Exercise:
Please retype the entries exactly as they stand, leaving out any pictures.

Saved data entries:
============

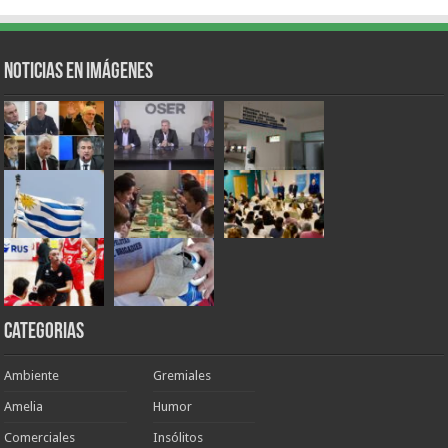
Noticias en Imágenes
Categorias
Ambiente
Gremiales
Amelia
Humor
Comerciales
Insólitos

============

Output below:
Noticias en Imágenes
Categorias
Ambiente
Gremiales
Amelia
Humor
Comerciales
Insólitos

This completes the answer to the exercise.